▶ INSTRUCTIONS TO FOLLOW
Will you copy the items again, starting at the first line and stopping after the line that contains "Bankräuber lässt sich aus der Fassung", and substitute "X" for each "Twitter" while leaving everything else unchanged?

*-*-*

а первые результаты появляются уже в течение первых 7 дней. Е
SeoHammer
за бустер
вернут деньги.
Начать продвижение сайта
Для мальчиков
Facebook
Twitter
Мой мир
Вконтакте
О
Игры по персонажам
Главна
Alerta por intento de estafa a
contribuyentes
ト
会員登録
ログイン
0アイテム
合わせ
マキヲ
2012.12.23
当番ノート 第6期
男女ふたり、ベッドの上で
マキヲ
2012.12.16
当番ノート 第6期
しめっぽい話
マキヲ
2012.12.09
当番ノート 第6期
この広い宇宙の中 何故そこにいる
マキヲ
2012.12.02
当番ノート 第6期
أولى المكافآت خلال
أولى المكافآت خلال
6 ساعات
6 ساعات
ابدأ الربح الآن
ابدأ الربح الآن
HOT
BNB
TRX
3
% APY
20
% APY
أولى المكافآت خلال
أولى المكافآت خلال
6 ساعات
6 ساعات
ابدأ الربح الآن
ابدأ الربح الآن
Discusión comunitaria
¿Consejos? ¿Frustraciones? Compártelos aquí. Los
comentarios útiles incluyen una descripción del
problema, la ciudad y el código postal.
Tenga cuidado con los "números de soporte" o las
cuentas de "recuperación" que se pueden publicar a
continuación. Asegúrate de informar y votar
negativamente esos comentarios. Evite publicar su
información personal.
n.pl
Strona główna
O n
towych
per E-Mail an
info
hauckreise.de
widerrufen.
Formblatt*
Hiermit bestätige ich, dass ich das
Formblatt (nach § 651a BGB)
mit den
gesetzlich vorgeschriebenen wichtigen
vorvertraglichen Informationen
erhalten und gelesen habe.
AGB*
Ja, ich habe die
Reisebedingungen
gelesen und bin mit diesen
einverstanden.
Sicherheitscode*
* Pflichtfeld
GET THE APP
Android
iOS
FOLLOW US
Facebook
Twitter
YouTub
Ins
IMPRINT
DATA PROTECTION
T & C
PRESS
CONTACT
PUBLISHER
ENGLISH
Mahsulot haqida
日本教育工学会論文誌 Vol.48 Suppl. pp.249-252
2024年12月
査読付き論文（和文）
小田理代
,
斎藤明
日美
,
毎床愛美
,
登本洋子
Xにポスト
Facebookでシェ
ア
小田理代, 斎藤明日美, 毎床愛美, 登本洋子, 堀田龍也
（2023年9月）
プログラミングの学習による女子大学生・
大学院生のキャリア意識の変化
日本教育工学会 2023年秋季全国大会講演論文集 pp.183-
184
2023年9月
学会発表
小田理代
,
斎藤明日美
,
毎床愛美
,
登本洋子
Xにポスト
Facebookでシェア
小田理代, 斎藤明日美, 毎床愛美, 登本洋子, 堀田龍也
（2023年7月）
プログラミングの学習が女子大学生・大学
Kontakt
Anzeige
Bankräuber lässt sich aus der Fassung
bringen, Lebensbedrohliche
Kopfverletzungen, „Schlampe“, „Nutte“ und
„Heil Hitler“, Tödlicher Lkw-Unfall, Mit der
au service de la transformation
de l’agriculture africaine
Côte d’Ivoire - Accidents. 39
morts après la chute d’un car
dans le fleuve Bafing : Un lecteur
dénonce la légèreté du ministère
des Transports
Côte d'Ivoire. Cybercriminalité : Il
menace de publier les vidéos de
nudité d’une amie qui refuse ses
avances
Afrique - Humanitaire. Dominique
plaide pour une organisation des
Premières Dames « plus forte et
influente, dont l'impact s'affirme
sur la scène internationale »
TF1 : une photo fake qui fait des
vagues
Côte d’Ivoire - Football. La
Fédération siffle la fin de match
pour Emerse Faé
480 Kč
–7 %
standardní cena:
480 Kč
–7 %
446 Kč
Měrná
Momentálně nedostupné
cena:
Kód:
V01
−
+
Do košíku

*-*-*

▶ RESPONSE TO THE TASK
а первые результаты появляются уже в течение первых 7 дней. Е
SeoHammer
за бустер
вернут деньги.
Начать продвижение сайта
Для мальчиков
Facebook
X
Мой мир
Вконтакте
О
Игры по персонажам
Главна
Alerta por intento de estafa a
contribuyentes
ト
会員登録
ログイン
0アイテム
合わせ
マキヲ
2012.12.23
当番ノート 第6期
男女ふたり、ベッドの上で
マキヲ
2012.12.16
当番ノート 第6期
しめっぽい話
マキヲ
2012.12.09
当番ノート 第6期
この広い宇宙の中 何故そこにいる
マキヲ
2012.12.02
当番ノート 第6期
أولى المكافآت خلال
أولى المكافآت خلال
6 ساعات
6 ساعات
ابدأ الربح الآن
ابدأ الربح الآن
HOT
BNB
TRX
3
% APY
20
% APY
أولى المكافآت خلال
أولى المكافآت خلال
6 ساعات
6 ساعات
ابدأ الربح الآن
ابدأ الربح الآن
Discusión comunitaria
¿Consejos? ¿Frustraciones? Compártelos aquí. Los
comentarios útiles incluyen una descripción del
problema, la ciudad y el código postal.
Tenga cuidado con los "números de soporte" o las
cuentas de "recuperación" que se pueden publicar a
continuación. Asegúrate de informar y votar
negativamente esos comentarios. Evite publicar su
información personal.
n.pl
Strona główna
O n
towych
per E-Mail an
info
hauckreise.de
widerrufen.
Formblatt*
Hiermit bestätige ich, dass ich das
Formblatt (nach § 651a BGB)
mit den
gesetzlich vorgeschriebenen wichtigen
vorvertraglichen Informationen
erhalten und gelesen habe.
AGB*
Ja, ich habe die
Reisebedingungen
gelesen und bin mit diesen
einverstanden.
Sicherheitscode*
* Pflichtfeld
GET THE APP
Android
iOS
FOLLOW US
Facebook
X
YouTub
Ins
IMPRINT
DATA PROTECTION
T & C
PRESS
CONTACT
PUBLISHER
ENGLISH
Mahsulot haqida
日本教育工学会論文誌 Vol.48 Suppl. pp.249-252
2024年12月
査読付き論文（和文）
小田理代
,
斎藤明
日美
,
毎床愛美
,
登本洋子
Xにポスト
Facebookでシェ
ア
小田理代, 斎藤明日美, 毎床愛美, 登本洋子, 堀田龍也
（2023年9月）
プログラミングの学習による女子大学生・
大学院生のキャリア意識の変化
日本教育工学会 2023年秋季全国大会講演論文集 pp.183-
184
2023年9月
学会発表
小田理代
,
斎藤明日美
,
毎床愛美
,
登本洋子
Xにポスト
Facebookでシェア
小田理代, 斎藤明日美, 毎床愛美, 登本洋子, 堀田龍也
（2023年7月）
プログラミングの学習が女子大学生・大学
Kontakt
Anzeige
Bankräuber lässt sich aus der Fassung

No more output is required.